Written instruction = Repeat all entries exactly.

==============================

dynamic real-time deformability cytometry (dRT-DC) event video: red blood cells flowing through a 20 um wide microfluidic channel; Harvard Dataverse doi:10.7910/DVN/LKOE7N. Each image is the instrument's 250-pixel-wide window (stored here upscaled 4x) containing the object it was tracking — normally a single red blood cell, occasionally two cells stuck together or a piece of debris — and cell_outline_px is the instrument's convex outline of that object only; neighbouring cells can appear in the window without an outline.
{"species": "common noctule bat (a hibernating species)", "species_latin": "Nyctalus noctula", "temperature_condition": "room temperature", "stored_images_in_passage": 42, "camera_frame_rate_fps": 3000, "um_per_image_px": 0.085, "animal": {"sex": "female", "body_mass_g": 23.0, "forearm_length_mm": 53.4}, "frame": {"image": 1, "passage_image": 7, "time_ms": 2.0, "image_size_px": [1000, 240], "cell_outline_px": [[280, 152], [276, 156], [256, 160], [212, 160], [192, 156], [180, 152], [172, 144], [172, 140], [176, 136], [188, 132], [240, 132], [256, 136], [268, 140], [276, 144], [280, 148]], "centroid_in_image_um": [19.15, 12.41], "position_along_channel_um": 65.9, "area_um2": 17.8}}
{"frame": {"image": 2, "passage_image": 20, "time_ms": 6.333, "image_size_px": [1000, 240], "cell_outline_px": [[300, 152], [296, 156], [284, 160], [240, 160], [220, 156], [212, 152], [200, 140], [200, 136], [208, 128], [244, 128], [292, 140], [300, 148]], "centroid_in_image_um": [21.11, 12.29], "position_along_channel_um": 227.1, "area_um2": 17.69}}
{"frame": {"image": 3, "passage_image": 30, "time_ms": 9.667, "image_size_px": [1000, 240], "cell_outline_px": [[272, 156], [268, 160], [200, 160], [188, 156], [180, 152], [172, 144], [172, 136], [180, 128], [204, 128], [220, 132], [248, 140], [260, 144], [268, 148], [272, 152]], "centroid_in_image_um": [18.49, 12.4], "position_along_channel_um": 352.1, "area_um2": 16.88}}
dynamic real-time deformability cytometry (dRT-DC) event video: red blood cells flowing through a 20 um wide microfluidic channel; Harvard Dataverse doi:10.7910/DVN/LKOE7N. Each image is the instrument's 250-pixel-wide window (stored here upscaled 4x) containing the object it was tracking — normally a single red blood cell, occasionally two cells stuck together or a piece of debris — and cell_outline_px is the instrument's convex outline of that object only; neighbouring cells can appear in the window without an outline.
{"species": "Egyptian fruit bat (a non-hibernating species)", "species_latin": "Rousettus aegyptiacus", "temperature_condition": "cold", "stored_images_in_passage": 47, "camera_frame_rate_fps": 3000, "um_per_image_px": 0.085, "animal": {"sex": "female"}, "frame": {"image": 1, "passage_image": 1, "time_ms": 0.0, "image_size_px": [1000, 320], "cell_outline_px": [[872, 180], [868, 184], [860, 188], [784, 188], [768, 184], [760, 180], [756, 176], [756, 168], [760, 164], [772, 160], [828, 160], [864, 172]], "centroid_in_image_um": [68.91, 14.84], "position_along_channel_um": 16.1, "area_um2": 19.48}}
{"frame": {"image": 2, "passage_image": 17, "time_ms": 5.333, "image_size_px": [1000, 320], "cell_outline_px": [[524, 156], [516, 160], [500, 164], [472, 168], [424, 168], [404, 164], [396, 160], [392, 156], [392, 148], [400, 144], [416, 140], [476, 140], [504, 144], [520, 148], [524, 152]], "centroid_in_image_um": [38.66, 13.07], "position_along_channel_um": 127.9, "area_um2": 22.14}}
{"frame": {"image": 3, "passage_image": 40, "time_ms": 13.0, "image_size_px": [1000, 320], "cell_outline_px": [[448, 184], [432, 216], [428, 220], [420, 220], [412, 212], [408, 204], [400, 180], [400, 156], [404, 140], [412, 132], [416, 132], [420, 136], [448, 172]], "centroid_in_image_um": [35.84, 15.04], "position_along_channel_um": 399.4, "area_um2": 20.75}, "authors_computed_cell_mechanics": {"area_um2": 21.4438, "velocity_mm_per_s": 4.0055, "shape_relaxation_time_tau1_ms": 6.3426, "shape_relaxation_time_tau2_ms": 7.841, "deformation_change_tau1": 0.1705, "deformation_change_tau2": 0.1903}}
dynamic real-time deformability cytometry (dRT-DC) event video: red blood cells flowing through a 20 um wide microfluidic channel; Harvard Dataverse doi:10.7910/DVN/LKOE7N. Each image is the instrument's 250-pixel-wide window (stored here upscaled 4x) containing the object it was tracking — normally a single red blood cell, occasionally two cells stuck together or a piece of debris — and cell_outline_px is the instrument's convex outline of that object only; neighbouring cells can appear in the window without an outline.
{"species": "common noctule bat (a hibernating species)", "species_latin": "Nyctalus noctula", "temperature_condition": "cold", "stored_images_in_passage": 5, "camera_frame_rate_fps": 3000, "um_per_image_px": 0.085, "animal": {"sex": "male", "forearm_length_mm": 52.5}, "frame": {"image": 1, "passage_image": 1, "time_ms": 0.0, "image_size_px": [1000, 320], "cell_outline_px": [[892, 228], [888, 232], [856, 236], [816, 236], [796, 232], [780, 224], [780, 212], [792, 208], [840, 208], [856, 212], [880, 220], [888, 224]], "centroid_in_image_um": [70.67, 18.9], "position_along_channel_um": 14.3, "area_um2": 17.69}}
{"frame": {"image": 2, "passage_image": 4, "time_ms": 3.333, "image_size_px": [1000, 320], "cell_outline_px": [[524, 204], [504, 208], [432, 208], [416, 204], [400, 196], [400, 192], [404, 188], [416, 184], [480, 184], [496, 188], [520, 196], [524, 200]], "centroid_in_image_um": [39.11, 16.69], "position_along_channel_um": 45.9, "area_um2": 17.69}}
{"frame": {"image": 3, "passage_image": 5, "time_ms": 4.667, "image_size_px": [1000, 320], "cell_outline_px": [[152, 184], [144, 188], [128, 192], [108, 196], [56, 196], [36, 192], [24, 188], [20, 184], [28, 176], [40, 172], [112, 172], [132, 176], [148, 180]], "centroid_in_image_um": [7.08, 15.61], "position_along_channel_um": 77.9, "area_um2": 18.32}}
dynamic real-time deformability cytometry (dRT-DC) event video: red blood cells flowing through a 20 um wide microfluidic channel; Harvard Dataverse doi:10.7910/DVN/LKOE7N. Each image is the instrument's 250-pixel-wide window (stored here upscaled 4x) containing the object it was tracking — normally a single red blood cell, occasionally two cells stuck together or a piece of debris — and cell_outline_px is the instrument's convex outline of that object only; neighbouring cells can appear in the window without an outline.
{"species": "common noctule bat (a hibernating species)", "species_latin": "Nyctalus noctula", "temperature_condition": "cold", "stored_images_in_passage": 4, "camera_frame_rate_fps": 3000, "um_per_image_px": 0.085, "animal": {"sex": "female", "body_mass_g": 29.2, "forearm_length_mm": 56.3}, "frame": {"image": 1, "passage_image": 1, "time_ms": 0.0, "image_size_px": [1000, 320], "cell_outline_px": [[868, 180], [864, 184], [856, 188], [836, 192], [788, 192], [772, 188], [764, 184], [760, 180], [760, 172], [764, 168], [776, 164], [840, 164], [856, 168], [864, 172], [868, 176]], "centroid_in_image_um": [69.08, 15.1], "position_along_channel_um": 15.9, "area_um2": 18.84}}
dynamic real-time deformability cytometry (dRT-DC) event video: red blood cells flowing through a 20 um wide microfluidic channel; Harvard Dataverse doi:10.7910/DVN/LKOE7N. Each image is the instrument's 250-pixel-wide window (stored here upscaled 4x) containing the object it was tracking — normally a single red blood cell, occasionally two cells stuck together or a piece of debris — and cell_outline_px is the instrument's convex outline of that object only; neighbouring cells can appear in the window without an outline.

==============================

Output of the exercise =
dynamic real-time deformability cytometry (dRT-DC) event video: red blood cells flowing through a 20 um wide microfluidic channel; Harvard Dataverse doi:10.7910/DVN/LKOE7N. Each image is the instrument's 250-pixel-wide window (stored here upscaled 4x) containing the object it was tracking — normally a single red blood cell, occasionally two cells stuck together or a piece of debris — and cell_outline_px is the instrument's convex outline of that object only; neighbouring cells can appear in the window without an outline.
{"species": "common noctule bat (a hibernating species)", "species_latin": "Nyctalus noctula", "temperature_condition": "room temperature", "stored_images_in_passage": 42, "camera_frame_rate_fps": 3000, "um_per_image_px": 0.085, "animal": {"sex": "female", "body_mass_g": 23.0, "forearm_length_mm": 53.4}, "frame": {"image": 1, "passage_image": 7, "time_ms": 2.0, "image_size_px": [1000, 240], "cell_outline_px": [[280, 152], [276, 156], [256, 160], [212, 160], [192, 156], [180, 152], [172, 144], [172, 140], [176, 136], [188, 132], [240, 132], [256, 136], [268, 140], [276, 144], [280, 148]], "centroid_in_image_um": [19.15, 12.41], "position_along_channel_um": 65.9, "area_um2": 17.8}}
{"frame": {"image": 2, "passage_image": 20, "time_ms": 6.333, "image_size_px": [1000, 240], "cell_outline_px": [[300, 152], [296, 156], [284, 160], [240, 160], [220, 156], [212, 152], [200, 140], [200, 136], [208, 128], [244, 128], [292, 140], [300, 148]], "centroid_in_image_um": [21.11, 12.29], "position_along_channel_um": 227.1, "area_um2": 17.69}}
{"frame": {"image": 3, "passage_image": 30, "time_ms": 9.667, "image_size_px": [1000, 240], "cell_outline_px": [[272, 156], [268, 160], [200, 160], [188, 156], [180, 152], [172, 144], [172, 136], [180, 128], [204, 128], [220, 132], [248, 140], [260, 144], [268, 148], [272, 152]], "centroid_in_image_um": [18.49, 12.4], "position_along_channel_um": 352.1, "area_um2": 16.88}}
dynamic real-time deformability cytometry (dRT-DC) event video: red blood cells flowing through a 20 um wide microfluidic channel; Harvard Dataverse doi:10.7910/DVN/LKOE7N. Each image is the instrument's 250-pixel-wide window (stored here upscaled 4x) containing the object it was tracking — normally a single red blood cell, occasionally two cells stuck together or a piece of debris — and cell_outline_px is the instrument's convex outline of that object only; neighbouring cells can appear in the window without an outline.
{"species": "Egyptian fruit bat (a non-hibernating species)", "species_latin": "Rousettus aegyptiacus", "temperature_condition": "cold", "stored_images_in_passage": 47, "camera_frame_rate_fps": 3000, "um_per_image_px": 0.085, "animal": {"sex": "female"}, "frame": {"image": 1, "passage_image": 1, "time_ms": 0.0, "image_size_px": [1000, 320], "cell_outline_px": [[872, 180], [868, 184], [860, 188], [784, 188], [768, 184], [760, 180], [756, 176], [756, 168], [760, 164], [772, 160], [828, 160], [864, 172]], "centroid_in_image_um": [68.91, 14.84], "position_along_channel_um": 16.1, "area_um2": 19.48}}
{"frame": {"image": 2, "passage_image": 17, "time_ms": 5.333, "image_size_px": [1000, 320], "cell_outline_px": [[524, 156], [516, 160], [500, 164], [472, 168], [424, 168], [404, 164], [396, 160], [392, 156], [392, 148], [400, 144], [416, 140], [476, 140], [504, 144], [520, 148], [524, 152]], "centroid_in_image_um": [38.66, 13.07], "position_along_channel_um": 127.9, "area_um2": 22.14}}
{"frame": {"image": 3, "passage_image": 40, "time_ms": 13.0, "image_size_px": [1000, 320], "cell_outline_px": [[448, 184], [432, 216], [428, 220], [420, 220], [412, 212], [408, 204], [400, 180], [400, 156], [404, 140], [412, 132], [416, 132], [420, 136], [448, 172]], "centroid_in_image_um": [35.84, 15.04], "position_along_channel_um": 399.4, "area_um2": 20.75}, "authors_computed_cell_mechanics": {"area_um2": 21.4438, "velocity_mm_per_s": 4.0055, "shape_relaxation_time_tau1_ms": 6.3426, "shape_relaxation_time_tau2_ms": 7.841, "deformation_change_tau1": 0.1705, "deformation_change_tau2": 0.1903}}
dynamic real-time deformability cytometry (dRT-DC) event video: red blood cells flowing through a 20 um wide microfluidic channel; Harvard Dataverse doi:10.7910/DVN/LKOE7N. Each image is the instrument's 250-pixel-wide window (stored here upscaled 4x) containing the object it was tracking — normally a single red blood cell, occasionally two cells stuck together or a piece of debris — and cell_outline_px is the instrument's convex outline of that object only; neighbouring cells can appear in the window without an outline.
{"species": "common noctule bat (a hibernating species)", "species_latin": "Nyctalus noctula", "temperature_condition": "cold", "stored_images_in_passage": 5, "camera_frame_rate_fps": 3000, "um_per_image_px": 0.085, "animal": {"sex": "male", "forearm_length_mm": 52.5}, "frame": {"image": 1, "passage_image": 1, "time_ms": 0.0, "image_size_px": [1000, 320], "cell_outline_px": [[892, 228], [888, 232], [856, 236], [816, 236], [796, 232], [780, 224], [780, 212], [792, 208], [840, 208], [856, 212], [880, 220], [888, 224]], "centroid_in_image_um": [70.67, 18.9], "position_along_channel_um": 14.3, "area_um2": 17.69}}
{"frame": {"image": 2, "passage_image": 4, "time_ms": 3.333, "image_size_px": [1000, 320], "cell_outline_px": [[524, 204], [504, 208], [432, 208], [416, 204], [400, 196], [400, 192], [404, 188], [416, 184], [480, 184], [496, 188], [520, 196], [524, 200]], "centroid_in_image_um": [39.11, 16.69], "position_along_channel_um": 45.9, "area_um2": 17.69}}
{"frame": {"image": 3, "passage_image": 5, "time_ms": 4.667, "image_size_px": [1000, 320], "cell_outline_px": [[152, 184], [144, 188], [128, 192], [108, 196], [56, 196], [36, 192], [24, 188], [20, 184], [28, 176], [40, 172], [112, 172], [132, 176], [148, 180]], "centroid_in_image_um": [7.08, 15.61], "position_along_channel_um": 77.9, "area_um2": 18.32}}
dynamic real-time deformability cytometry (dRT-DC) event video: red blood cells flowing through a 20 um wide microfluidic channel; Harvard Dataverse doi:10.7910/DVN/LKOE7N. Each image is the instrument's 250-pixel-wide window (stored here upscaled 4x) containing the object it was tracking — normally a single red blood cell, occasionally two cells stuck together or a piece of debris — and cell_outline_px is the instrument's convex outline of that object only; neighbouring cells can appear in the window without an outline.
{"species": "common noctule bat (a hibernating species)", "species_latin": "Nyctalus noctula", "temperature_condition": "cold", "stored_images_in_passage": 4, "camera_frame_rate_fps": 3000, "um_per_image_px": 0.085, "animal": {"sex": "female", "body_mass_g": 29.2, "forearm_length_mm": 56.3}, "frame": {"image": 1, "passage_image": 1, "time_ms": 0.0, "image_size_px": [1000, 320], "cell_outline_px": [[868, 180], [864, 184], [856, 188], [836, 192], [788, 192], [772, 188], [764, 184], [760, 180], [760, 172], [764, 168], [776, 164], [840, 164], [856, 168], [864, 172], [868, 176]], "centroid_in_image_um": [69.08, 15.1], "position_along_channel_um": 15.9, "area_um2": 18.84}}
dynamic real-time deformability cytometry (dRT-DC) event video: red blood cells flowing through a 20 um wide microfluidic channel; Harvard Dataverse doi:10.7910/DVN/LKOE7N. Each image is the instrument's 250-pixel-wide window (stored here upscaled 4x) containing the object it was tracking — normally a single red blood cell, occasionally two cells stuck together or a piece of debris — and cell_outline_px is the instrument's convex outline of that object only; neighbouring cells can appear in the window without an outline.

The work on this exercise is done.